(Saved entries)
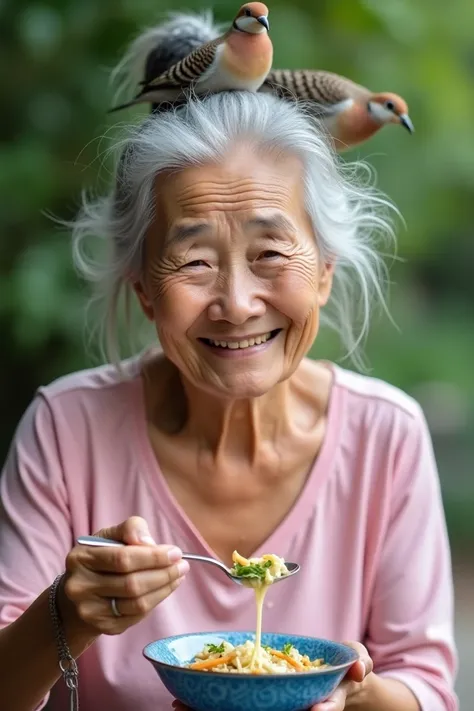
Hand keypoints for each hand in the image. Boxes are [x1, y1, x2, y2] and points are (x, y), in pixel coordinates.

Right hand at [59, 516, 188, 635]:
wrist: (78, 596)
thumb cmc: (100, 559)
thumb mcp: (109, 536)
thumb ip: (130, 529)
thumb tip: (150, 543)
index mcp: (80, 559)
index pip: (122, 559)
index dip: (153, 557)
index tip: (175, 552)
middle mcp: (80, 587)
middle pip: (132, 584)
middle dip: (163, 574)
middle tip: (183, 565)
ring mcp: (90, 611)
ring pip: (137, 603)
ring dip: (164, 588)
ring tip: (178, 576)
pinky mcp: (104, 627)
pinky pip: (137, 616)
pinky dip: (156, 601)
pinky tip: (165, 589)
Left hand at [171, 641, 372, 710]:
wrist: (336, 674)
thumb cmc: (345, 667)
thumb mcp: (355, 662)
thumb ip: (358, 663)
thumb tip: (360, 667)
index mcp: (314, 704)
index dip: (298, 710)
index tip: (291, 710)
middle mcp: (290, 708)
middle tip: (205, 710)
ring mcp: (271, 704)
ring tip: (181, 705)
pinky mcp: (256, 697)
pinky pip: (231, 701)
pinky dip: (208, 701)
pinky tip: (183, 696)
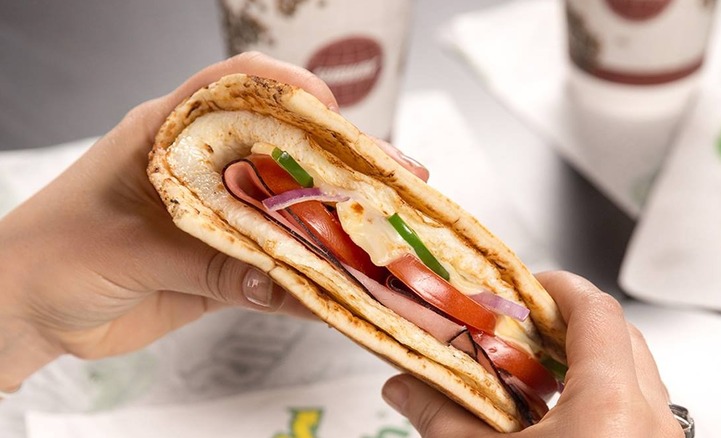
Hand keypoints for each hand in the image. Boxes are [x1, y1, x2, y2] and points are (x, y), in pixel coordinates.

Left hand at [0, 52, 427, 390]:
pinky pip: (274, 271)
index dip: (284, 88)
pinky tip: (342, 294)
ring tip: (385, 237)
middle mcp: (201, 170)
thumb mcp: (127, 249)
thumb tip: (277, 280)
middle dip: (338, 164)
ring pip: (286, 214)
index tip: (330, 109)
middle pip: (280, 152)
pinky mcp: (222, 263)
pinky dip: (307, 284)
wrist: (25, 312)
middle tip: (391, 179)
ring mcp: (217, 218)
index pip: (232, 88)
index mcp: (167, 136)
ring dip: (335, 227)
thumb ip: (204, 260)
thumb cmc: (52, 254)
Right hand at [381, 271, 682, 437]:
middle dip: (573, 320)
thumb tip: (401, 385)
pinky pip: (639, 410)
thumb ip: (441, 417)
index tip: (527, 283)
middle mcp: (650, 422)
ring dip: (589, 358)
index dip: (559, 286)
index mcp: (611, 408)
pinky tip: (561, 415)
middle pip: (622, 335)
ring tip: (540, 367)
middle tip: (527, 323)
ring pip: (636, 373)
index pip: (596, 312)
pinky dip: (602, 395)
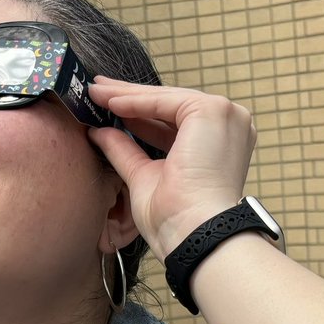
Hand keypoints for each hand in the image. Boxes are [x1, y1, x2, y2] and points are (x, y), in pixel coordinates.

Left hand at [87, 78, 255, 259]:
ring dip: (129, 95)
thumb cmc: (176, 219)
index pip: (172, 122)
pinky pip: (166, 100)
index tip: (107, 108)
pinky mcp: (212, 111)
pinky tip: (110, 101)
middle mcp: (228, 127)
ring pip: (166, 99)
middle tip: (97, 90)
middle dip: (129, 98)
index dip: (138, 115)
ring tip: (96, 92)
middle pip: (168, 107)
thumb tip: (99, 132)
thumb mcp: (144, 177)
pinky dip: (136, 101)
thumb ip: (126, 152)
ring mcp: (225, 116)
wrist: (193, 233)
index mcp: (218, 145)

(REQUIREMENT) The lines to copy exactly start with the line above that has "index mcp: (314, 704)" and go on through the line that has "wrist: (25, 312)"; please include both, add nothing else, and omit the pictures.

(ANSWER TO THIS PROBLEM)
index mcp: (314, 704)
index dip: (298, 710)
index tip: (291, 710)
middle mcp: (290, 708)
middle tip: (205, 710)
ring mcp: (271, 704)
ring tip: (181, 705)
pinky mcp: (256, 697)
pinky pip: (231, 701)
pinky dip: (208, 701)
pinky tip: (183, 696)
Hand keypoints for each hand in the image. Boxes are [x1, y1, x2, y2] and points are (x, y), in pixel coordinates.

Left hand at [0, 52, 427, 390]:
pinky pip: (274, 271)
index dip: (284, 88)
pinky tip: (342, 294)
ring tip: (385, 237)
middle mcp: (201, 170)
thumb mcp: (127, 249)
thumb tip: (277, 280)
middle dip: (338, 164)
ring pip: (286, 214)
index tip: (330, 109)
middle pip: (280, 152)
pinky mcp: (222, 263)
pinky dip: (307, 284)
wrist: (25, 312)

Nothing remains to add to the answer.